- _Task details_
Exactly as written, return the entries below, minus any pictures.
=== Section Start ===
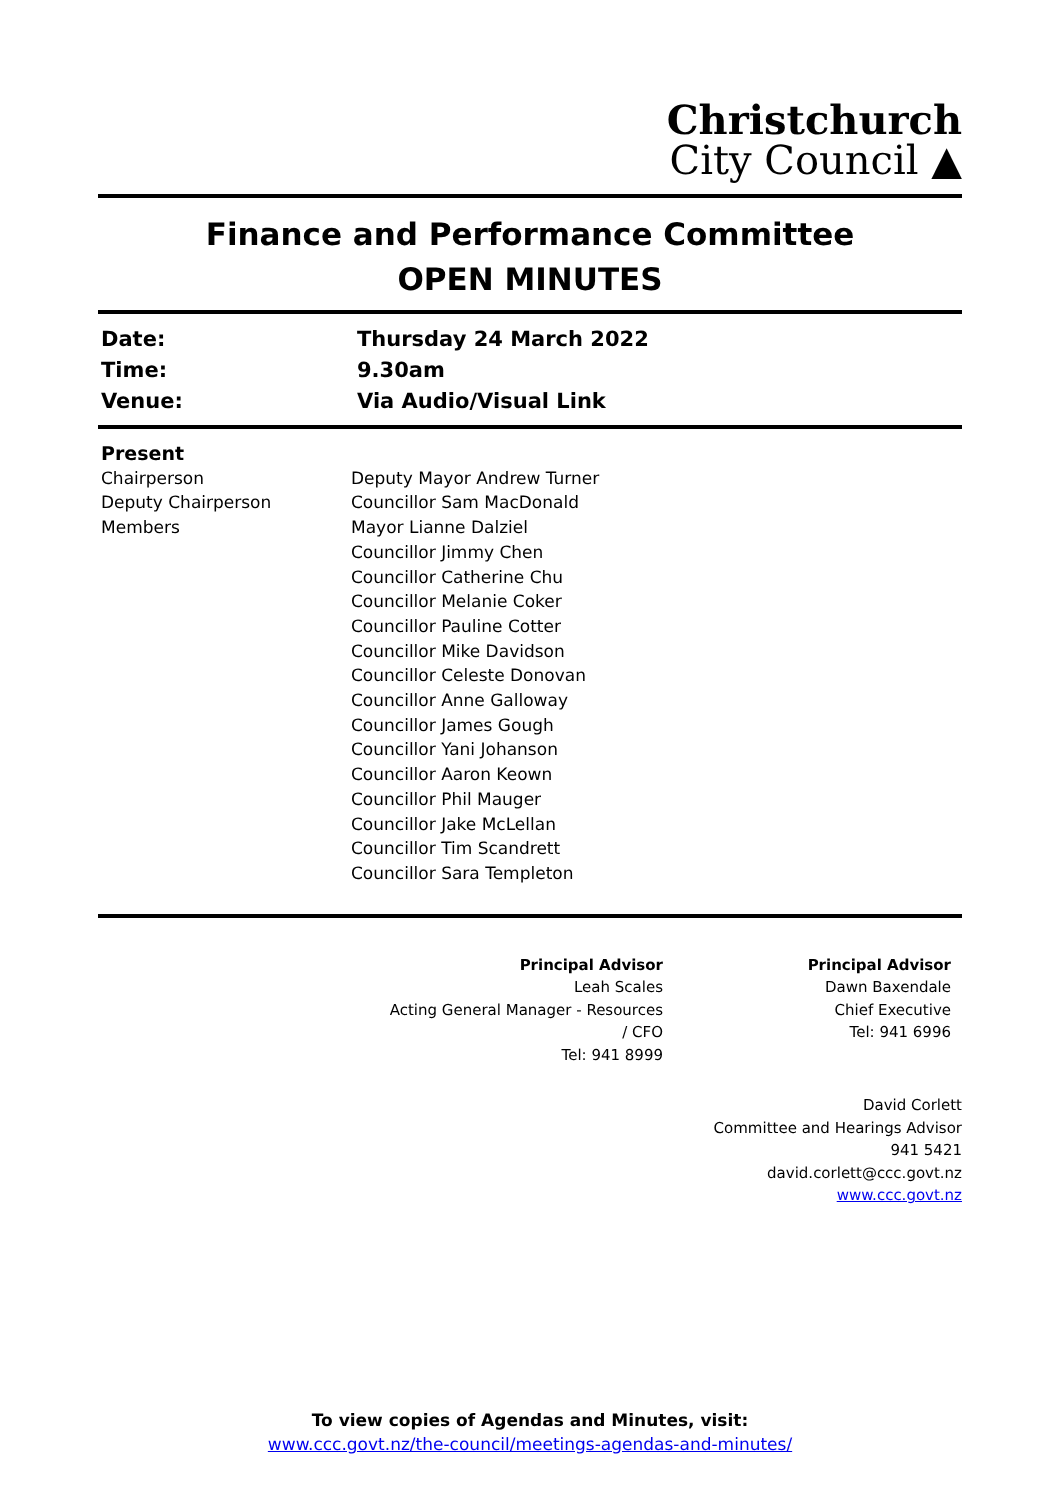Christchurch
City Council ▲
Finance and Performance Committee
OPEN MINUTES
| Date: | Thursday 24 March 2022 |
| Time: | 9.30am |
| Venue: | Via Audio/Visual Link |
| Present | |
| Chairperson | Deputy Mayor Andrew Turner |
| Deputy Chairperson | Councillor Sam MacDonald |
| Members | Mayor Lianne Dalziel Councillor Jimmy Chen Councillor Catherine Chu Councillor Melanie Coker Councillor Pauline Cotter Councillor Mike Davidson Councillor Celeste Donovan Councillor Anne Galloway Councillor James Gough Councillor Yani Johanson Councillor Aaron Keown Councillor Phil Mauger Councillor Jake McLellan Councillor Tim Scandrett Councillor Sara Templeton |
Principal Advisor
Leah Scales
Acting General Manager - Resources
/ CFO
Tel: 941 8999
Principal Advisor
Dawn Baxendale
Chief Executive
Tel: 941 6996
David Corlett
Committee and Hearings Advisor
941 5421
david.corlett@ccc.govt.nz
www.ccc.govt.nz
To view copies of Agendas and Minutes, visit:
www.ccc.govt.nz/the-council/meetings-agendas-and-minutes/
=== Section End ===
- _Response for this exercise_
Christchurch
City Council ▲
Finance and Performance Committee
OPEN MINUTES
| Date: | Thursday 24 March 2022 |
| Time: | 9.30am |
| Venue: | Via Audio/Visual Link |
| Present | |
| Chairperson | Deputy Mayor Andrew Turner |
| Deputy Chairperson | Councillor Sam MacDonald |
| Members | Mayor Lianne Dalziel Councillor Jimmy Chen Councillor Catherine Chu Councillor Melanie Coker Councillor Pauline Cotter Councillor Mike Davidson Councillor Celeste Donovan Councillor Anne Galloway Councillor James Gough Councillor Yani Johanson Councillor Aaron Keown Councillor Phil Mauger Councillor Jake McLellan Councillor Tim Scandrett Councillor Sara Templeton |
Principal Advisor
Leah Scales
Acting General Manager - Resources
/ CFO
Tel: 941 8999
Principal Advisor
Dawn Baxendale
Chief Executive
Tel: 941 6996
David Corlett
Committee and Hearings Advisor
941 5421
david.corlett@ccc.govt.nz
www.ccc.govt.nz
To view copies of Agendas and Minutes, visit:
www.ccc.govt.nz/the-council/meetings-agendas-and-minutes/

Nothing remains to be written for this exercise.